**Texto**:
---*---

El auge de la mala educación
Me refugio en el Nobel de Economía Daniel Kahneman, cuando admite que “el malhumor puede acarrear beneficios”, porque la buena educación nos hace más crédulos y sensibles a la información basura
Matías Vallés
Periodista
Matías Vallés
Soy la persona más maleducada que conozco, o soy la persona maleducada que más conozco. Para no pecar de fanfarronería inversa, utilizo la mala educación como escudo, la armadura del erizo. Me refugio en el Nobel de Economía Daniel Kahneman, cuando admite que “el malhumor puede acarrear beneficios”, porque la buena educación nos hace más crédulos y sensibles a la información basura. Funciono además como un excelente barómetro del estado de la cuestión. Si al cabo del día me he topado con un ejemplo esporádico de grosería, se cumplen las leyes estadísticas dado mi bajo índice de contagio humano. Sin embargo, ahora mismo me veo desbordado continuamente por los maleducados. Superan mis baremos, me adelantan personas que eran un ejemplo de probidad. Estoy seguro de que es una percepción compartida, no por cierta sino porque es fácil ponerse de acuerdo en que algo empeora.

---*---

**Datos dados**:
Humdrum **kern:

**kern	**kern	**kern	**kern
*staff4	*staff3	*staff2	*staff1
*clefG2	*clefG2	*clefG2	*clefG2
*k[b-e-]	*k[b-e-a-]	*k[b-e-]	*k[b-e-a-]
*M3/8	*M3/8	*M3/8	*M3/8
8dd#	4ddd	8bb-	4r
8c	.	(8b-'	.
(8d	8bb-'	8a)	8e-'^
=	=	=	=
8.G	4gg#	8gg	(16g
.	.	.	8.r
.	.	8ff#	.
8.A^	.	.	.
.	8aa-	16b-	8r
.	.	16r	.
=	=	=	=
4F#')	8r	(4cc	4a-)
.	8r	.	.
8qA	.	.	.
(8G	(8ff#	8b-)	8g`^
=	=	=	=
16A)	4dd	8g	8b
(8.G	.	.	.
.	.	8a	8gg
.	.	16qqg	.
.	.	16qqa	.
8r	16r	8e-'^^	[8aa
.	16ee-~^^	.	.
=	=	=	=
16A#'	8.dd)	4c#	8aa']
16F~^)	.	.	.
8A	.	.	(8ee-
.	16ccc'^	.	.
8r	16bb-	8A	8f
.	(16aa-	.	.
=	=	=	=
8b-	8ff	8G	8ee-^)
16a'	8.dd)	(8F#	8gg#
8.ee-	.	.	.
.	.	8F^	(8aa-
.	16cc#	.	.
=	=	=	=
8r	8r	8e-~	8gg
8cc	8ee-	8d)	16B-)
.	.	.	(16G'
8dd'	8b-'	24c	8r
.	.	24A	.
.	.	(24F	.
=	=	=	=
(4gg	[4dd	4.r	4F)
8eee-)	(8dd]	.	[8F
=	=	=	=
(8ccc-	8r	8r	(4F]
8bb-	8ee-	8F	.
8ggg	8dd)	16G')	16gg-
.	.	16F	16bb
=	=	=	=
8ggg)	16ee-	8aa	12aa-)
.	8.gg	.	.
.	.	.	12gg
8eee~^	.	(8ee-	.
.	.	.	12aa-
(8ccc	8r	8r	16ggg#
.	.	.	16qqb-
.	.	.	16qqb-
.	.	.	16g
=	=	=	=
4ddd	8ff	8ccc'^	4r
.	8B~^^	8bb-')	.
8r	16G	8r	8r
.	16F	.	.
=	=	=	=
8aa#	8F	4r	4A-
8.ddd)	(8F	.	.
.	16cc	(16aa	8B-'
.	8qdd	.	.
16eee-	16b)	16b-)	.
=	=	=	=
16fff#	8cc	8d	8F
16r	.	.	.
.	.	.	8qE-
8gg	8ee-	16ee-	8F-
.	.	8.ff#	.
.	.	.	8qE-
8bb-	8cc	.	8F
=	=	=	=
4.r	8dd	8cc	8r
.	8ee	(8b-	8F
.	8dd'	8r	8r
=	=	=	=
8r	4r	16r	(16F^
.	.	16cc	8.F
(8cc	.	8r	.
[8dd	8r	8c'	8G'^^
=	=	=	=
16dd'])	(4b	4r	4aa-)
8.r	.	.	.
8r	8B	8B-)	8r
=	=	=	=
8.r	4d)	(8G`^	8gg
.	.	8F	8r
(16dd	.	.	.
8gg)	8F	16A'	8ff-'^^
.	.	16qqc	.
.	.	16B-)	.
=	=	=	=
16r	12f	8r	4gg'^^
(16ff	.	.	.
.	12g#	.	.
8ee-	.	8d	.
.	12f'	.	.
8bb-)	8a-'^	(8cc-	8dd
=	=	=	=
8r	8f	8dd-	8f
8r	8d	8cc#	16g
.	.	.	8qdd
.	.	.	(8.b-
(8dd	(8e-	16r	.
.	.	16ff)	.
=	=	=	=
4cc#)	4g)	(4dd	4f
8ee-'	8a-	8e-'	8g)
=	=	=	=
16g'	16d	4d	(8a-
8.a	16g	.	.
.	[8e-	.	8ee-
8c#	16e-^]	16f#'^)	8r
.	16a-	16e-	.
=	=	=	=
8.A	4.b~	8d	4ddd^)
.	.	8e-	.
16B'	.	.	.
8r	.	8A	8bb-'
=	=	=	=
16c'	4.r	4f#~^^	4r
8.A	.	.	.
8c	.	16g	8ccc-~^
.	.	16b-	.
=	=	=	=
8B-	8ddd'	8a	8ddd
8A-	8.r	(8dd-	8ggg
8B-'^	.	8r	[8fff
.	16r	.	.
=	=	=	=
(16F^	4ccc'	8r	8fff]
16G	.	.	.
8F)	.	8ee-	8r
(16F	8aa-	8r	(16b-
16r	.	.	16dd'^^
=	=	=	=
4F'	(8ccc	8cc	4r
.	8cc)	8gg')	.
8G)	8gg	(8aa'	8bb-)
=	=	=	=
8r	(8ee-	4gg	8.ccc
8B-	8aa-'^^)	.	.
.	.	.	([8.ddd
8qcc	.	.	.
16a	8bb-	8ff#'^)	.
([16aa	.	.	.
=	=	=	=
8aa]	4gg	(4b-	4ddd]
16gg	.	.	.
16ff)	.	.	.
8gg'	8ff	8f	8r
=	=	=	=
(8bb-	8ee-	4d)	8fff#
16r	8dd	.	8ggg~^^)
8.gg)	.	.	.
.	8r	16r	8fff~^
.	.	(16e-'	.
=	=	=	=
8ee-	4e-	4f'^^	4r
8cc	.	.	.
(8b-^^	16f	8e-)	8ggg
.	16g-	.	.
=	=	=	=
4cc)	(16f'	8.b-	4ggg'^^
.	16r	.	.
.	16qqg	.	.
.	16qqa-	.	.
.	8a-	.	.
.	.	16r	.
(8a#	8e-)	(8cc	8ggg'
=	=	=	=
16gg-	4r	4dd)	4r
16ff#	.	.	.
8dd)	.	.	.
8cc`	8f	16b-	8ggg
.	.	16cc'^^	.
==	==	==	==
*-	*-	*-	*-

---*---

**Qué se pide**:
Contesta a partir del texto:
(a) ¿Qué profesión se indica para Matías Vallés?
(b) ¿Con qué imagen describe el autor la mala educación que usa como escudo?
(c) Según lo que admite Kahneman, ¿qué efecto tiene la buena educación en nosotros?

**Tu respuesta**:
(a) Periodista.
(b) La armadura del erizo.
(c) Nos hace más crédulos y sensibles a la información basura.